(EXERCISE DETAILS)
Leave every image behind and restate the data word for word.

——

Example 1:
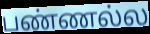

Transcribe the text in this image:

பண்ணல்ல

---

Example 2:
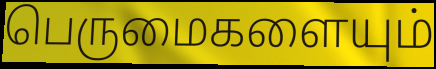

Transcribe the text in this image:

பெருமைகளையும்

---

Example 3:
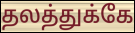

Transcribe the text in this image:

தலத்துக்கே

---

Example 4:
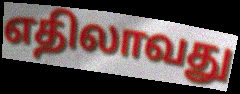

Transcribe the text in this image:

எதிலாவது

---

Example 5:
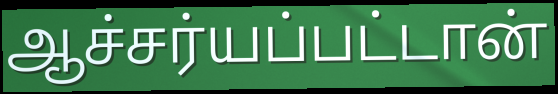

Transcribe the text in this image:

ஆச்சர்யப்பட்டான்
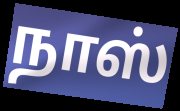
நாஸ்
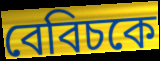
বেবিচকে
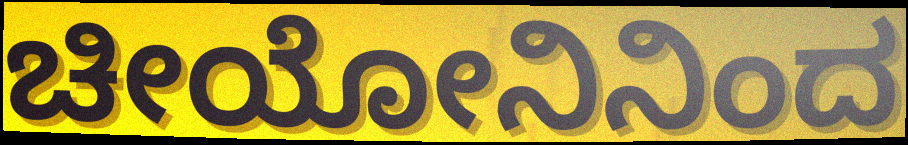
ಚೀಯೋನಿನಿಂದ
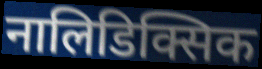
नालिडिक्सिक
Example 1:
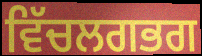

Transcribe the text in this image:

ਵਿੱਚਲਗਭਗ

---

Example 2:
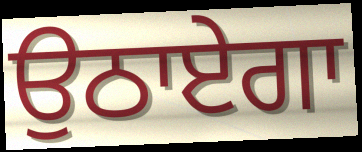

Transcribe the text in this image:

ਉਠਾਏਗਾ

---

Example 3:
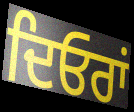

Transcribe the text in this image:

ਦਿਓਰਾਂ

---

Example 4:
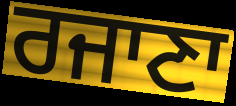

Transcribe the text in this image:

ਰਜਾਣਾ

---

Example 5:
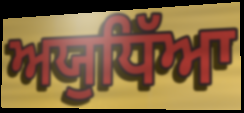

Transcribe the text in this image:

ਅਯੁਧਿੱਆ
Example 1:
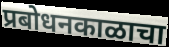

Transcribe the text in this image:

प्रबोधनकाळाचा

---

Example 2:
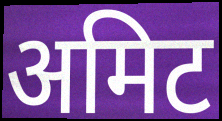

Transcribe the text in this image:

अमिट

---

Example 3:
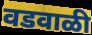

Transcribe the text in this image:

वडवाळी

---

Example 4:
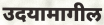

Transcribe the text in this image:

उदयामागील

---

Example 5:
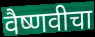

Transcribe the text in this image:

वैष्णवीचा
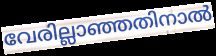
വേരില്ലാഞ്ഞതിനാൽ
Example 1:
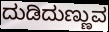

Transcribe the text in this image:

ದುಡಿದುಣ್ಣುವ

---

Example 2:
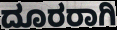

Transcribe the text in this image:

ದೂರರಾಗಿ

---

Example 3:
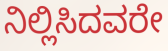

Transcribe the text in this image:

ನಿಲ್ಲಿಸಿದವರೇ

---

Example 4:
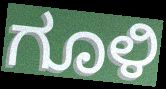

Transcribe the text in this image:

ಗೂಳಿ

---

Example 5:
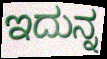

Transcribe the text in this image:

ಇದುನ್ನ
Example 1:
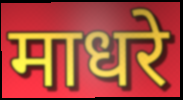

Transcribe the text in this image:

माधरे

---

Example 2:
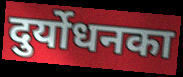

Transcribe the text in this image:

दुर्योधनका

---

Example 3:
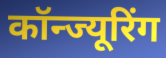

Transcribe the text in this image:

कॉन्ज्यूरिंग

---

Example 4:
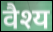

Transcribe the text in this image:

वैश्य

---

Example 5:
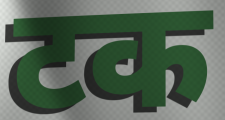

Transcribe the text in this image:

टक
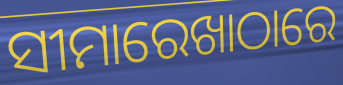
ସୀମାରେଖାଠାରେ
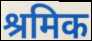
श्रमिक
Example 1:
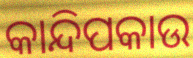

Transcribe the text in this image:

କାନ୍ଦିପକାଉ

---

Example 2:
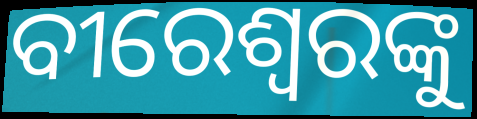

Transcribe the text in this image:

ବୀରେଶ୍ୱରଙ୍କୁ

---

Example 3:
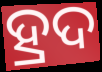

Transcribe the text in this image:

——

(ANSWER)
Example 1:

Transcribe the text in this image:

பண்ணல்ல

---

Example 2:

Transcribe the text in this image:

பெருமைகளையும்

---

Example 3:

Transcribe the text in this image:

தலத்துக்கே

---

Example 4:

Transcribe the text in this image:

எதிலாவது

---

Example 5:

Transcribe the text in this image:

ஆச்சர்யப்பட்டான்
நாஸ்
বেবিচকে
ಚೀಯೋನಿನಿಂದ
नालिडिक्सिक
Example 1:

Transcribe the text in this image:

ਵਿੱਚਲਗਭਗ

---

Example 2:

Transcribe the text in this image:

ਉਠਾਏਗਾ

---

Example 3:

Transcribe the text in this image:

ਦਿਓਰਾਂ

---

Example 4:

Transcribe the text in this image:

ਰਜਾਣਾ

---

Example 5:

Transcribe the text in this image:

ਅਯੁਧਿੱਆ
Example 1:

Transcribe the text in this image:

प्रबोधनकाळाचा

---

Example 2:

Transcribe the text in this image:

अमिट

---

Example 3:

Transcribe the text in this image:

वडवाळी

---

Example 4:

Transcribe the text in this image:

उदयामागील

---

Example 5:

Transcribe the text in this image:

वैष्णवीचा
വേരില്ലാഞ്ഞതിനാൽ
Example 1:

Transcribe the text in this image:

ದುಡಿದುಣ್ಣುವ

---

Example 2:

Transcribe the text in this image:

ದೂರರಾಗಿ

---

Example 3:

Transcribe the text in this image:

ನಿಲ್ಲಿಸಿದವರೇ

---

Example 4:

Transcribe the text in this image:

ಗೂಳಿ

---

Example 5:

Transcribe the text in this image:

ಇದುನ್ನ
Example 1:

Transcribe the text in this image:

माधरे

---

Example 2:

Transcribe the text in this image:

दुर्योधनका

---

Example 3:

Transcribe the text in this image:

कॉन्ज्यूरिंग

---

Example 4:

Transcribe the text in this image:

वैश्य

---

Example 5:

Transcribe the text in this image:

टक
ସୀମାରେଖାଠାରେ
श्रमिक
Example 1:

Transcribe the text in this image:

କାନ୍ଦିପକାଉ

---

Example 2:

Transcribe the text in this image:

ବୀରେଶ୍ୱରଙ୍କୁ

---

Example 3:

Transcribe the text in this image:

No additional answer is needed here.